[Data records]

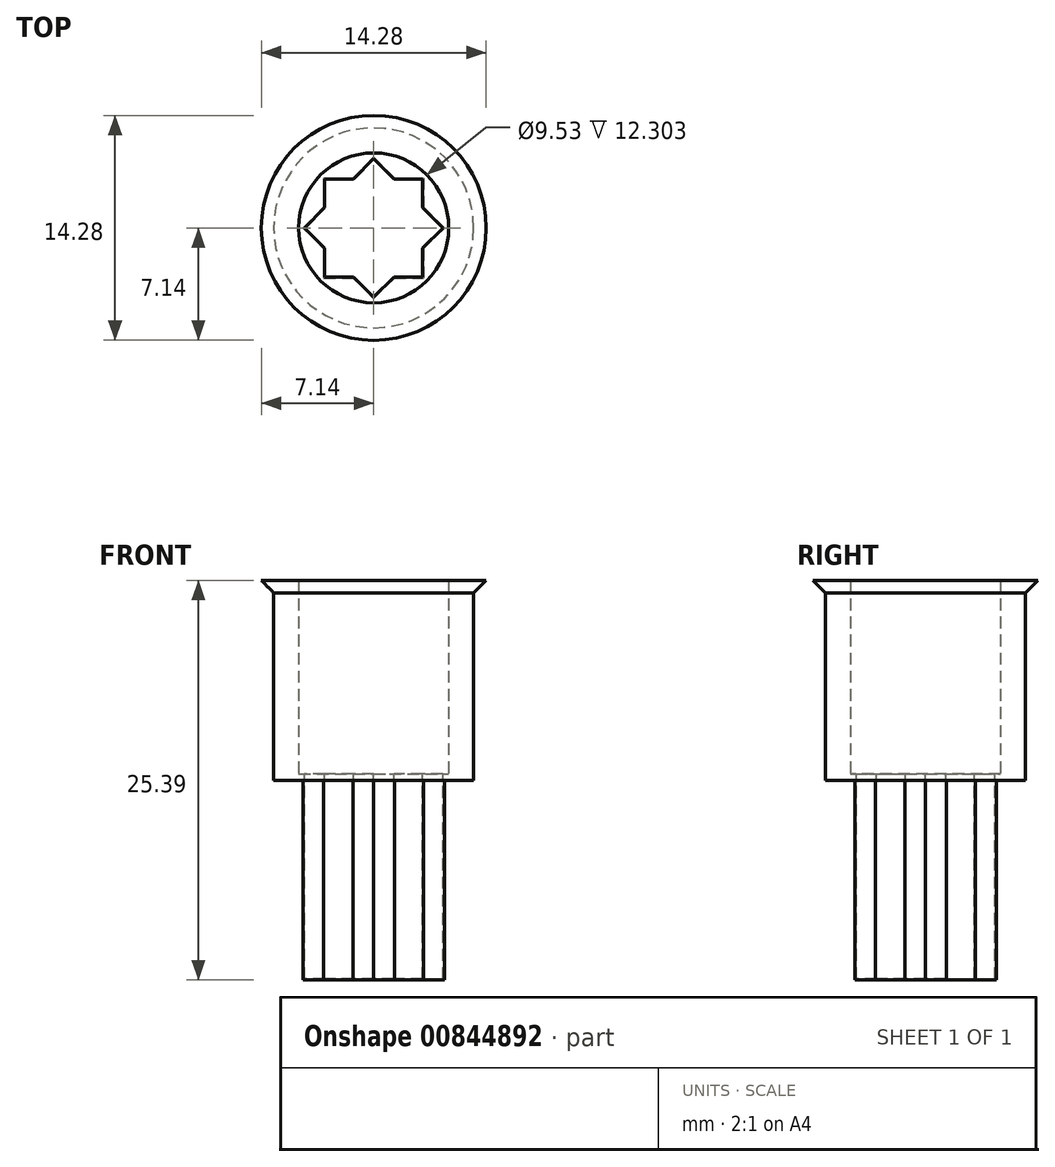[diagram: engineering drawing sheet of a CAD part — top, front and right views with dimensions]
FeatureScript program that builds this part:
annotation { "Feature Type Name" : "Feature", "Feature Type Description" : "" }
export const myFeature = defineFeature(function(context is Context, id is Id, definition is map)
    precondition{}
    {
        {
            var Q0;
            Q0=qCreatedBy(makeId("Top.planeOp"),FACE);
            var sketch = newSketch(context, id + "F0", { "sketchPlane" : qUnion([Q0])});
            skLineSegment(sketch, "E0.bottom", {"start": v(3.18, -3.17) * mm, "end": v(1.32, -3.18) * mm});
            skLineSegment(sketch, "E0.top", {"start": v(3.18, 3.18) * mm, "end": v(1.32, 3.18) * mm});
            skLineSegment(sketch, "E0.left", {"start": v(3.18, -3.17) * mm, "end": v(3.18, -1.32) * mm});
            skLineSegment(sketch, "E0.right", {"start": v(-3.18, -3.18) * mm, "end": v(-3.18, -1.32) * mm});
            skPoint(sketch, "E0.middle", {"position": v(0, 0) * mm});
            skLineSegment(sketch, "E1.bottom", {"start": v(3.11, -3.11) * mm, "end": v(1.29, -3.11) * mm});
            skLineSegment(sketch, "E1.top", {"start": v(3.11, 3.11) * mm, "end": v(1.29, 3.11) * mm});
            skLineSegment(sketch, "E1.left", {"start": v(3.11, -3.11) * mm, "end": v(3.11, -1.29) * mm});
            skLineSegment(sketch, "E1.right", {"start": v(-3.11, -3.11) * mm, "end": v(-3.11, -1.29) * mm});
            skLineSegment(sketch, "E2.bottom", {"start": v(0, -4.5) * mm, "end": v(-1.32, -3.17) * mm});
            skLineSegment(sketch, "E2.top", {"start": v(4.5, 0) * mm, "end": v(3.18, 1.32) * mm});
            skLineSegment(sketch, "E2.left", {"start": v(0, -4.5) * mm, "end": v(1.32, -3.17) * mm});
            skLineSegment(sketch, "E2.right", {"start": v(-4.5, 0) * mm, "end": v(-3.18, 1.32) * mm});
            skLineSegment(sketch, "E3.bottom", {"start": v(0, -4.4) * mm, "end": v(-1.29, -3.11) * mm});
            skLineSegment(sketch, "E3.top", {"start": v(4.4, 0) * mm, "end": v(3.11, 1.29) * mm});
            skLineSegment(sketch, "E3.left", {"start": v(0, -4.4) * mm, "end": v(1.29, -3.11) * mm});
            skLineSegment(sketch, "E3.right", {"start": v(-4.4, 0) * mm, "end": v(-3.11, 1.29) * mm});
            skLineSegment(sketch, "E4.trimOffspring", {"start": v(-1.29, 3.11) * mm, "end": v(0, 4.4) * mm});
            skLineSegment(sketch, "E5.trimOffspring", {"start": v(-1.32, 3.18) * mm, "end": v(0, 4.5) * mm});
            skLineSegment(sketch, "E6.trimOffspring", {"start": v(-3.11, 1.29) * mm, "end": v(-3.11, 3.11) * mm});
            skLineSegment(sketch, "E7.trimOffspring", {"start": v(-3.18, 1.32) * mm, "end": v(-3.18, 3.17) * mm});
            skLineSegment(sketch, "E8.trimOffspring", {"start": v(-1.32, 3.18) * mm, "end": v(-3.18, 3.17) * mm});
            skLineSegment(sketch, "E9.trimOffspring", {"start": v(-1.29, 3.11) * mm, "end": v(-3.11, 3.11) * mm});
            skLineSegment(sketch, "E10.trimOffspring", {"start": v(1.29, 3.11) * mm, "end": v(0, 4.4) * mm});
            skLineSegment(sketch, "E11.trimOffspring", {"start": v(1.32, 3.18) * mm, "end": v(0, 4.5) * mm});
            skLineSegment(sketch, "E12.trimOffspring", {"start": v(3.18, 1.32) * mm, "end": v(3.18, 3.18) * mm});
            skLineSegment(sketch, "E13.trimOffspring", {"start": v(3.11, 1.29) * mm, "end": v(3.11, 3.11) * mm});
            skLineSegment(sketch, "E14.trimOffspring", {"start": v(3.11, -1.29) * mm, "end": v(4.4, 0) * mm});
            skLineSegment(sketch, "E15.trimOffspring", {"start": v(3.17, -1.32) * mm, "end": v(4.5, 0) * mm});
            skLineSegment(sketch, "E16.trimOffspring", {"start": v(-1.29, -3.11) * mm, "end": v(-3.11, -3.11) * mm});
            skLineSegment(sketch, "E17.trimOffspring", {"start": v(-1.32, -3.18) * mm, "end": v(-3.18, -3.18) * mm});
            skLineSegment(sketch, "E18.trimOffspring", {"start": v(-3.11, -1.29) * mm, "end": v(-4.4, 0) * mm});
            skLineSegment(sketch, "E19.trimOffspring", {"start": v(-3.18, -1.32) * mm, "end": v(-4.5, 0) * mm});
            skSolve(sketch);
        }
        {
            var Q0;
            Q0 = qSketchRegion(id + "F0", true);
            extrude(context, id + "F1", {"entities" : qUnion([Q0]), "oppositeDirection" : true, "depth" : 12.7 * mm, "offsetDistance" : 25.4 * mm});
        }
        {
            var Q0;
            Q0=qCreatedBy(makeId("Front.planeOp"),FACE);
            var sketch = newSketch(context, id + "F2", { "sketchPlane" : qUnion([Q0])});
            skLineSegment(sketch, "E20", {"start": v(0, 0) * mm, "end": v(0, 0.4) * mm});
            skLineSegment(sketch, "E21", {"start": v(-4.76, 12.7) * mm, "end": v(-7.14, 12.7) * mm});
            skLineSegment(sketch, "E22", {"start": v(-7.14, 0) * mm, "end": v(0, 0) * mm});
            skLineSegment(sketch, "E23", {"start": v(0, 0.4) * mm, "end": v(-4.76, 0.4) * mm});
            skLineSegment(sketch, "E24", {"start": v(-4.76, 0.4) * mm, "end": v(-4.76, 12.7) * mm});
            skLineSegment(sketch, "E25", {"start": v(-6.35, 0) * mm, "end": v(-6.35, 12.7) * mm});
            skLineSegment(sketch, "E26", {"start": v(-7.14, 12.7) * mm, "end": v(-6.35, 11.9) * mm});
            skSolve(sketch);
        }
        {
            var Q0;
            Q0 = qSketchRegion(id + "F2", true);
            var Q1;
            Q1=sQuery(id+"F2.wireOp",EDGE,"E20");
            revolve(context, id + "F3", {"operationType" : NewBodyOperationType.ADD, "surfaceOperationType" : NewSurfaceOperationType.NEW, "entities" : qUnion([Q0]), "axis" : qUnion([Q1]), "revolveType" : RevolveType.FULL});
        }
        {
            var Q0;
            Q0=makeQuery(id+"F3.boolean.opBoolean","SPLIT",FACE,{"disambiguationData":[TD([makeQuery(id+"F1.opExtrude","SWEPT_FACE",FACE,{"disambiguationData":[OSD([sQuery(id+"F0.wireOp",EDGE,"E1.bottom")])]})])],"derivedFrom":makeQuery(id+"F3.opRevolve","SWEPT_FACE",FACE,{"disambiguationData":[OSD([sQuery(id+"F2.wireOp",EDGE,"E22")])]})});
            extrude(context, id + "F4", {"entities" : qUnion([Q0]), "operationType" : NewBodyOperationType.REMOVE, "oppositeDirection" : true, "depth" : 25.4 * mm, "offsetDistance" : 25.4 * mm});
        }
        {
            var Q0;
            Q0=makeQuery(id+"F1.opExtrude","CAP_EDGE",EDGE,{"disambiguationData":[OSD([sQuery(id+"F0.wireOp",EDGE,"E3.left")])],"isStart":false});
            var Q1;
            Q1=makeQuery(id+"F1.opExtrude","CAP_EDGE",EDGE,{"disambiguationData":[OSD([sQuery(id+"F0.wireOp",EDGE,"E1.bottom")])],"isStart":false});
            var Q2;
            Q2=makeQuery(id+"F1.opExtrude","CAP_EDGE",EDGE,{"disambiguationData":[OSD([sQuery(id+"F0.wireOp",EDGE,"E1.left")])],"isStart":false});
            var Q3;
            Q3=makeQuery(id+"F1.opExtrude","CAP_EDGE",EDGE,{"disambiguationData":[OSD([sQuery(id+"F0.wireOp",EDGE,"E14.trimOffspring")])],"isStart":false});
            var Q4;
            Q4=makeQuery(id+"F1.opExtrude","CAP_EDGE",EDGE,{"disambiguationData":[OSD([sQuery(id+"F0.wireOp",EDGE,"E3.top")])],"isStart":false});
            var Q5;
            Q5=makeQuery(id+"F1.opExtrude","CAP_EDGE",EDGE,{"disambiguationData":[OSD([sQuery(id+"F0.wireOp",EDGE,"E13.trimOffspring")])],"isStart":false});
            var Q6;
            Q6=makeQuery(id+"F1.opExtrude","CAP_EDGE",EDGE,{"disambiguationData":[OSD([sQuery(id+"F0.wireOp",EDGE,"E1.top")])],"isStart":false});
            var Q7;
            Q7=makeQuery(id+"F1.opExtrude","CAP_EDGE",EDGE,{"disambiguationData":[OSD([sQuery(id+"F0.wireOp",EDGE,"E10.trimOffspring")])],"isStart":false});
            var Q8;
            Q8=makeQuery(id+"F1.opExtrude","CAP_EDGE",EDGE,{"disambiguationData":[OSD([sQuery(id+"F0.wireOp",EDGE,"E4.trimOffspring")])],"isStart":false});
            var Q9;
            Q9=makeQuery(id+"F1.opExtrude","CAP_EDGE",EDGE,{"disambiguationData":[OSD([sQuery(id+"F0.wireOp",EDGE,"E9.trimOffspring")])],"isStart":false});
            var Q10;
            Q10=makeQuery(id+"F1.opExtrude","CAP_EDGE",EDGE,{"disambiguationData":[OSD([sQuery(id+"F0.wireOp",EDGE,"E6.trimOffspring")])],"isStart":false});
            var Q11;
            Q11=makeQuery(id+"F1.opExtrude","CAP_EDGE",EDGE,{"disambiguationData":[OSD([sQuery(id+"F0.wireOp",EDGE,"E3.right")])],"isStart":false});
            var Q12;
            Q12=makeQuery(id+"F1.opExtrude","CAP_EDGE",EDGE,{"disambiguationData":[OSD([sQuery(id+"F0.wireOp",EDGE,"E18.trimOffspring")])],"isStart":false});
            var Q13;
            Q13=makeQuery(id+"F1.opExtrude","CAP_EDGE",EDGE,{"disambiguationData":[OSD([sQuery(id+"F0.wireOp",EDGE,"E1.right")])],"isStart":false});
            var Q14;
            Q14=makeQuery(id+"F1.opExtrude","CAP_EDGE",EDGE,{"disambiguationData":[OSD([sQuery(id+"F0.wireOp",EDGE,"E16.trimOffspring")])],"isStart":false});
            var Q15;
            Q15=makeQuery(id+"F1.opExtrude","CAP_EDGE",EDGE,{"disambiguationData":[OSD([sQuery(id+"F0.wireOp",EDGE,"E3.bottom")])],"isStart":false});
            chamfer(context, id + "F5", {"entities" : qUnion([Q0, Q1, Q2, Q3, Q4, Q5, Q6, Q7, Q8, Q9, Q10, Q11, Q12, Q13, Q14, Q15]), "width" : 0.08 * mm, "tangentPropagation" : true});
        }
    });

§ Work instructions
Select every line in the data above that contains the string "newSketch".

§ Written reply
            var sketch = newSketch(context, id + "F0", { "sketchPlane" : qUnion([Q0])});
            var sketch = newSketch(context, id + "F2", { "sketchPlane" : qUnion([Q0])});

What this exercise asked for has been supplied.